SOURCE DOCUMENT —
2. The electrical switch as claimed in claim 1, wherein the first and second rotor surfaces include recesses locating the first and second parts of the moving contact respectively, therein accommodating their thickness.
3. The electrical switch as claimed in claim 1, wherein the rotor has a generally flat cylindrical body including a peripheral surface as its first rotor surface and one of its end surfaces as the second rotor surface.
4. The electrical switch as claimed in claim 1, wherein the second moving contact part extends partially round the axis, and the first moving contact part extends substantially at right angles relative to the second part.
5. The electrical switch as claimed in claim 4, wherein the moving contact has a generally flat body that is folded to form its first and second parts.
6. The electrical switch as claimed in claim 1, wherein the second part of said one fixed contact extends substantially at right angles relative to the first part.
7. The electrical switch as claimed in claim 6, wherein said one fixed contact has a body that comprises a base bent to form the first part and a side portion folded about the base to form the second part.
8. The electrical switch as claimed in claim 7, wherein the base of the fixed contact body is generally Z-shaped, having one end acting as the first part, the opposite end acting as a terminal for connection with an electric cable, and a middle section from which the side portion extends.
9. The electrical switch as claimed in claim 8, wherein the fixed contact body is generally T-shaped prior to the formation of its parts through bending and folding.
10. The electrical switch as claimed in claim 1, wherein the casing has a substantially square shape, including a pair of diametrically opposite corners, within each of which a respective said one fixed contact is located.
11. The electrical switch as claimed in claim 10, wherein the second moving contact part extends over 180 round the axis.
12. The electrical switch as claimed in claim 1, being a rotary switch with the rotor being rotatable over 360 in opposite directions.
Description

The present invention relates to an electrical switch and, more particularly but not exclusively, to a rotary switch.

BACKGROUND OF THE INVENTION

An electrical switch of the type concerned typically comprises a casing, an internal rotor, a moving contact mounted on the rotor for rotation, and a plurality of fixed contacts in the casing for short-circuiting by the moving contact. Whilst the moving contact can be designed to provide different switching combinations between the fixed contacts, the variation of such combinations has been found to be rather limited, primarily by reason of the invariable design of the fixed contacts.

ACTIVITY LIST —
• A. In the switch patent text, what is given as the main reason the variation of switching combinations has been limited?
• B. From the records, write out the lines starting with the line containing "Disfruta de la" and going on through the line containing "Cận kề hạn chót 1/10, hàng triệu ô tô doanh", with both of those lines included. Omit the picture markers.
The text and the records were taken from unrelated sources.

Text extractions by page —
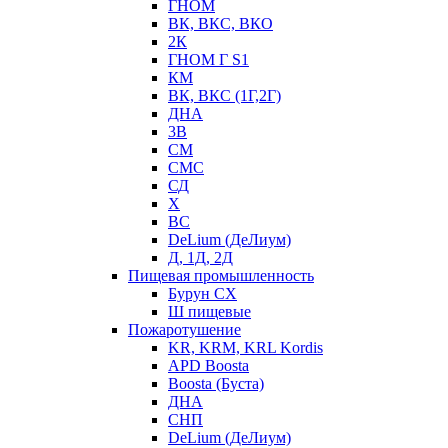
ГНОМ
ВК, ВКС, ВКО
2К
ГНОМ Г S1
КМ
ВК, ВКС (1Г,2Г)
ДНА
3В
СМ
СМС
СД
Х
ВС
DeLium (ДеЛиум)
Д, 1Д, 2Д
Пищевая промышленность
Бурун СХ
Ш пищевые
Пожаротушение
KR, KRM, KRL Kordis
APD Boosta
Boosta (Буста)
ДНА
СНП
DeLium (ДеЛиум)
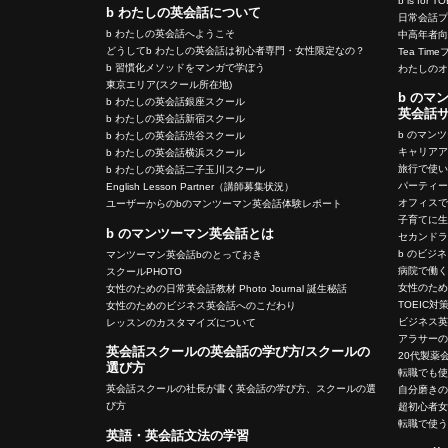
b is for T
b わたしの英会話について
日常会話
b わたしの英会話へようこそ
中高年者
どうしてb わたしの英会話は初心者専門・女性限定なの？
Tea Tim
b 習慣化メソッドをマンガで学ぼう
わたしの
東京エリア(スクール所在地)
b のマ
b わたしの英会話銀座スクール
英会話
b わたしの英会話新宿スクール
b のマン
b わたしの英会話渋谷スクール
キャリア
b わたしの英会話横浜スクール
旅行で使
b わたしの英会話二子玉川スクール
パーティ
English Lesson Partner（講師募集状況）
オフィス
ユーザーからのbのマンツーマン英会話体験レポート
子育てに
b のマンツーマン英会話とは
セカンド
b のビジ
マンツーマン英会話bのとっておき
病院で働
スクールPHOTO
女性のた
女性のための日常英会話教材 Photo Journal 誕生秘話
TOEIC対
女性のためのビジネス英会話へのこだわり
ビジネス
レッスンのカスタマイズについて
アラサー
英会話スクールの英会話の学び方/スクールの
20代製薬
選び方
転職でも
英会話スクールの社長が書く英会話の学び方、スクールの選
自分磨き
び方
超初心者
転職で使
英語・英会話文法の学習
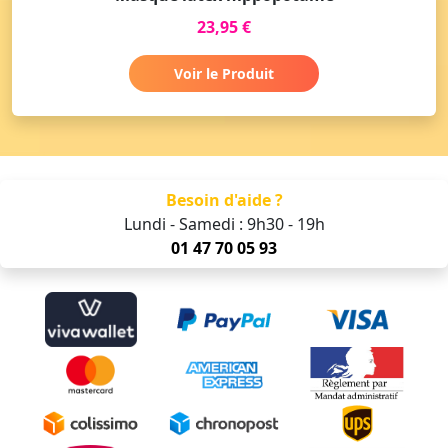
23,95 €
Voir le Produit
Besoin d'aide ?
Lundi - Samedi : 9h30 - 19h
01 47 70 05 93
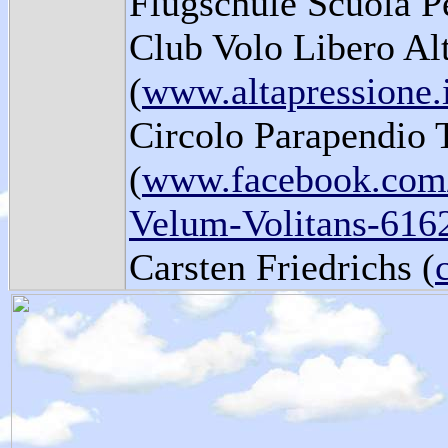
Flugschule Scuola Pe
Club Volo Libero Al
(
www.altapressione.
Circolo Parapendio 
(
www.facebook.com/
Velum-Volitans-616
Carsten Friedrichs (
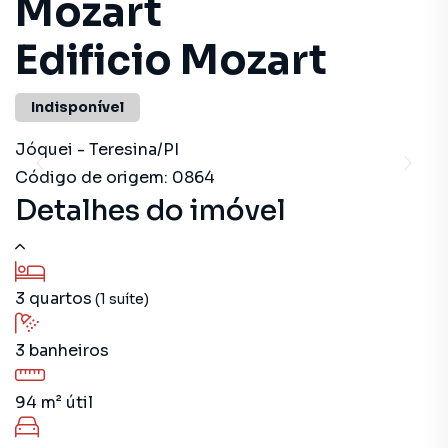
Mozart
Edificio Mozart
Indisponível
Jóquei
-
Teresina
/
PI
Código de origem:
0864
Detalhes do imóvel
3
quartos
(1 suíte)
3
banheiros
94 m²
útil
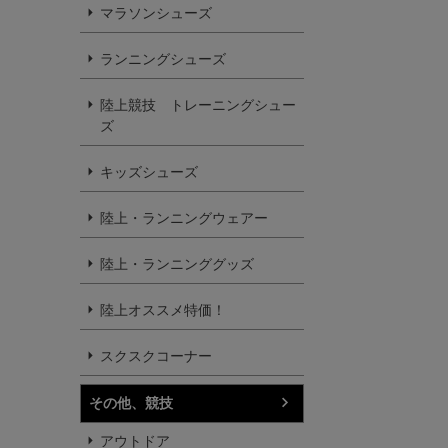
マラソンシューズ
ランニングシューズ
陸上競技 トレーニングシュー
ズ
キッズシューズ
陸上・ランニングウェアー
陸上・ランニンググッズ
陸上オススメ特価！
スクスクコーナー
その他、競技
アウトドア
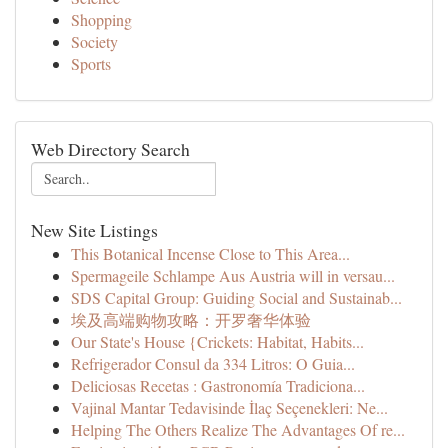
Shopping
Society
Sports
Web Directory Search
New Site Listings
This Botanical Incense Close to This Area...
Spermageile Schlampe Aus Austria will in versau...
SDS Capital Group: Guiding Social and Sustainab...
埃及高端购物攻略：开罗奢华体验
Our State's House {Crickets: Habitat, Habits...
Refrigerador Consul da 334 Litros: O Guia...
Deliciosas Recetas : Gastronomía Tradiciona...
Vajinal Mantar Tedavisinde İlaç Seçenekleri: Ne...
Helping The Others Realize The Advantages Of re...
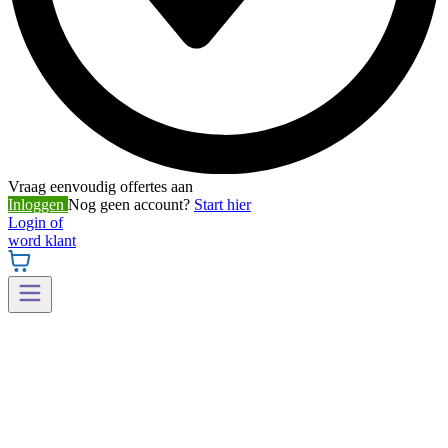
Vraag eenvoudig offertes aan
Inloggen
Nog geen account?
Start hier
Login of
word klant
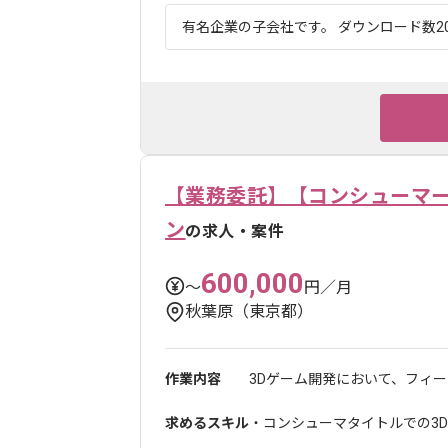
有名企業の子会社です。 ダウンロード数20
【業務委託】【コンシューマー
ン
の求人・案件
600,000
〜
円／月
秋葉原（東京都）
作業内容
3Dゲーム開発において、フィー
求めるスキル
・コンシューマタイトルでの3D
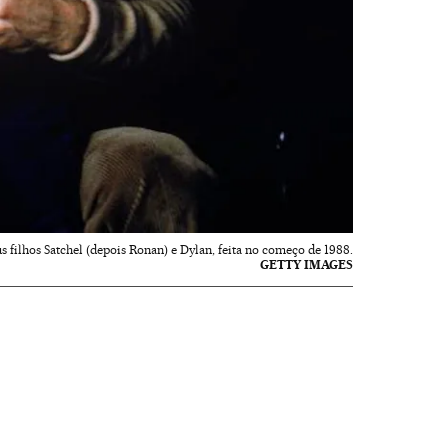
 filhos Satchel (depois Ronan) e Dylan, feita no começo de 1988.
GETTY IMAGES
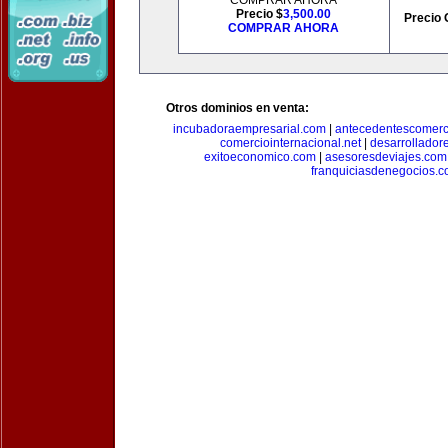
COMPRAR AHORA
Precio $
3,500.00
Precio 
COMPRAR AHORA
Otros dominios en venta:
incubadoraempresarial.com
|
antecedentescomerc
comerciointernacional.net
|
desarrollador
exitoeconomico.com
|
asesoresdeviajes.com
franquiciasdenegocios.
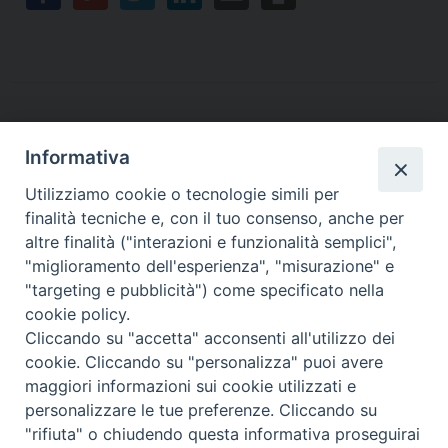
Informativa
Contatti
Utilizziamo cookie o tecnologie simili per
finalità tecniche e, con il tuo consenso, anche per
Sede Legale
Vico Sant’Anna 1 – 80053 Castellammare di Stabia (NA)
altre finalità ("interazioni e funzionalità semplici",
Sede Operativa
"miglioramento dell'esperienza", "misurazione" e
Via San Bartolomeo 72 – 80053 Castellammare di Stabia (NA)
"targeting e pubblicità") come specificato nella
* Tel. 081.870.17.02
cookie policy.
* Cell. 331.50.59.943
Cliccando su "accetta" acconsenti all'utilizzo dei
* Fax 081.39.01.803
cookie. Cliccando su "personalizza" puoi avere
*mail:
segreteria@caritasdiocesanasorrento.it
maggiori informazioni sui cookie utilizzati e
personalizzare le tue preferenze. Cliccando su
"rifiuta" o chiudendo questa informativa proseguirai
Caritas diocesana Sorrento-Castellammare di Stabia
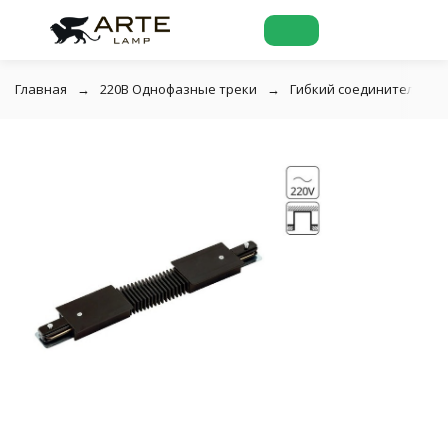
Главная
220В Однофазные треки
Гибкий соединитель для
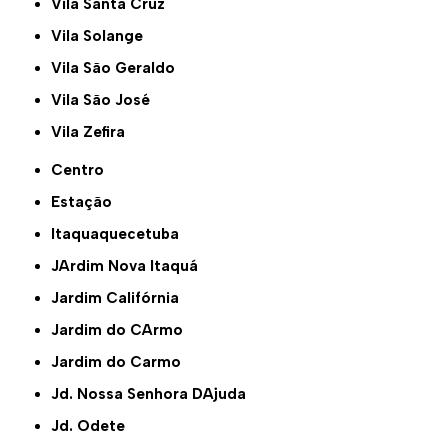
Vila Santa Cruz
Vila Solange
Vila São Geraldo
Vila São José
Vila Zefira
Centro
Estação
Itaquaquecetuba
JArdim Nova Itaquá
Jardim Califórnia
Jardim do CArmo
Jardim do Carmo
Jd. Nossa Senhora DAjuda
Jd. Odete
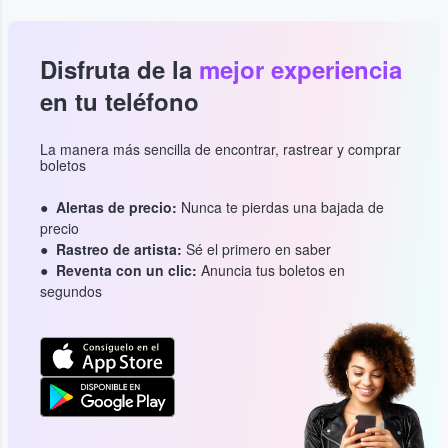
Disfruta de la
mejor experiencia
en tu teléfono
La manera más sencilla de encontrar, rastrear y comprar
boletos
Alertas de precio:
Nunca te pierdas una bajada de
precio
Rastreo de artista:
Sé el primero en saber
Reventa con un clic:
Anuncia tus boletos en
segundos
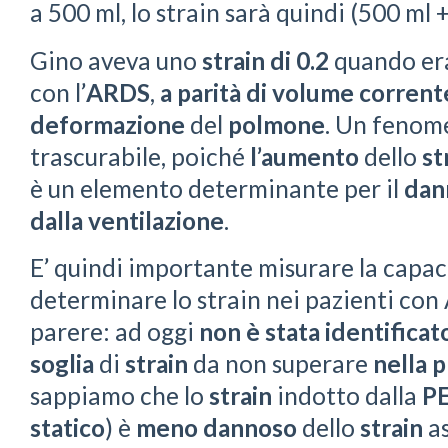
a 500 ml, lo strain sarà quindi (500 ml 
Gino aveva uno
strain di 0.2
quando e
con l’
ARDS
,
a parità di volume corrent
deformazione
del
polmone
. Un fenome
trascurabile, poiché
l’aumento
dello
st
è un elemento determinante per il
dan
dalla ventilazione
.
E’ quindi importante misurare la capac
determinare lo strain nei pazienti con
parere: ad oggi
non è stata identificat
soglia
di
strain
da non superare
nella
p
sappiamo che lo
strain
indotto dalla
P
statico
) è
meno dannoso
dello
strain
as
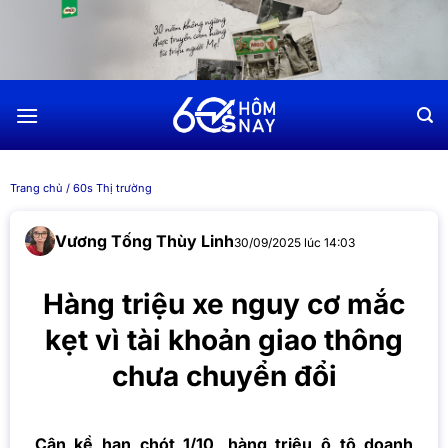
Chuyển
đến
nội
dung
Trang chủ
/
60s Thị trường
Vương Tống Thùy Linh
30/09/2025 lúc 14:03
Hàng triệu xe nguy cơ mắc
kẹt vì tài khoản giao thông
chưa chuyển đổi
Cận kề hạn chót 1/10, hàng triệu ô tô doanh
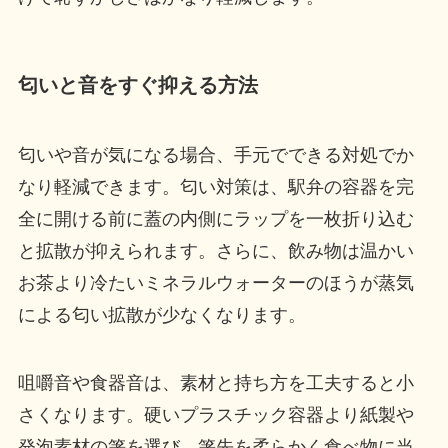
匂いと音をすぐ抑える方法
匂いや音が気になる場合、手元でできる対処でか
なり軽減できます。匂い対策は、駅弁の容器を完
全に開ける前に蓋の内側にラップを一枚折り込む
と拡散が抑えられます。さらに、飲み物は温かい
お茶より冷たいミネラルウォーターのほうが蒸気
による匂い拡散が少なくなります。
咀嚼音や食器音は、素材と持ち方を工夫すると小
さくなります。硬いプラスチック容器より紙製や
発泡素材の箸を選び、箸先を柔らかく食べ物に当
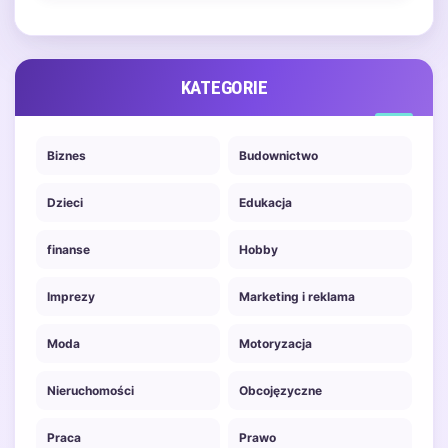
kluczowych aspektów, które…
KATEGORIE
Biznes
Budownictwo
Dzieci
Edukacja
finanse
Hobby
Imprezy
Marketing i reklama
Moda
Motoryzacja
Nieruchomości
Obcojęzyczne
Praca
Prawo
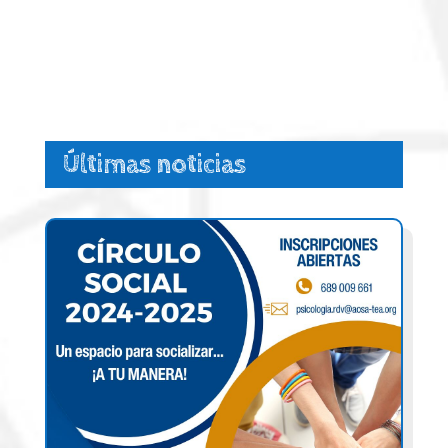
Últimas noticias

ANSWERS PROVIDED —
• A. The invariable design of the fixed contacts.

• B.
Disfruta de la
mejor experiencia
en tu teléfono
La manera más sencilla de encontrar, rastrear y comprar
boletos
Alertas de precio:
Nunca te pierdas una bajada de
precio
Rastreo de artista:
Sé el primero en saber
Reventa con un clic:
Anuncia tus boletos en
segundos
a 500 ml, lo strain sarà quindi (500 ml 
Gino aveva uno
strain di 0.2
quando e
con l’
ARDS
,
a parità di volume corrent
deformazione
del
polmone
. Un fenome
trascurabile, poiché
l’aumento
dello
st
è un elemento determinante per il
dan
dalla ventilazione
.
E’ quindi importante misurare la capac
determinare lo strain nei pazienti con
parere: ad oggi
non è stata identificat
soglia
di
strain
da non superare
nella
p
sappiamo che lo
strain
indotto dalla
P
statico
) è
meno dannoso
dello
strain
as
Chuyển
đến
nội
dung
Trang chủ
/
60s Thị trường
Vương Tống Thùy Linh
30/09/2025 lúc 14:03
Hàng triệu xe nguy cơ mắc
kẹt vì tài khoản giao thông
chưa chuyển đổi
Cận kề hạn chót 1/10, hàng triệu ô tô doanh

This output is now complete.